Common Weaknesses and Enumerations (CWE)’s 101
While vulnerabilities and CVE’s get a lot of attention, CWE’s are a critical topic too, and are used to categorize software weaknesses into a standardized taxonomy.
This post from Yotam Perkal walks through some fundamentals of CWE’s including how they are organized, how they can and are used and the role they play in the broader vulnerability management ecosystem.
He also shows the growth trends of specific CWE’s over the years.
Vulnerability Management Program Pack v1.2
Organizations continue to build out robust vulnerability management programs, trying to keep up with the exponential growth of vulnerabilities in their environments. This Vulnerability Management Program Pack is a neat resource that covers key areas such as definitions, remediation SLA’s, reporting requirements and more.
Shift Left is Starting to Rust
I’ve been writing and speaking a lot lately about the challenges of the “shift left” movement, which aims to move security earlier in the SDLC. The problem is that as it turns out, the movement was founded on speculative unsubstantiated studies that claim it is “x” cheaper to fix vulnerabilities earlier in the SDLC.
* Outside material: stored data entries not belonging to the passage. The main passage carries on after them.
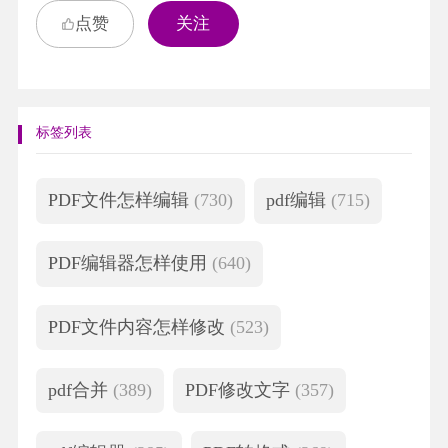
点赞
关注
标签列表
PDF文件怎样编辑
(730)
pdf编辑
(715)
PDF编辑器怎样使用
(640)
PDF文件内容怎样修改
(523)
pdf合并
(389)
PDF修改文字
(357)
While shift left makes sense intuitively, to fix vulnerabilities before they reach production and can be exploited, there are various ways the movement has been implemented poorly. These include an over-emphasis on tools, and drowning Developers in a bunch of trash alerts and findings from legacy tools that lack context such as known exploitation, exploitation probability, reachability and business context.
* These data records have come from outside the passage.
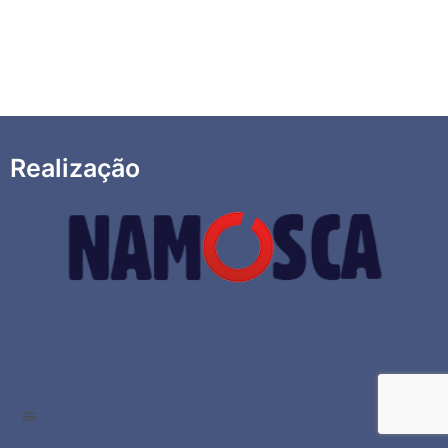
Realização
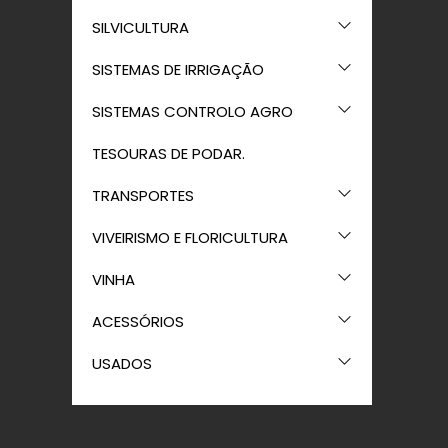
SILVICULTURA
SISTEMAS DE IRRIGAÇÃO
SISTEMAS CONTROLO AGRO
TESOURAS DE PODAR.
TRANSPORTES
VIVEIRISMO E FLORICULTURA
VINHA
ACESSÓRIOS
USADOS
I cover this topic in-depth in a recent article of mine titled “Shift Left is Starting to Rust: A look into the origins of the “shift left” movement, and ways it has been implemented poorly”.
I also had a chance to sit down with DarkReading and provide my thoughts along with other industry leaders on the topic of shift left in an article titled “Shift Left Gets Pushback, Triggers Security Soul Searching”.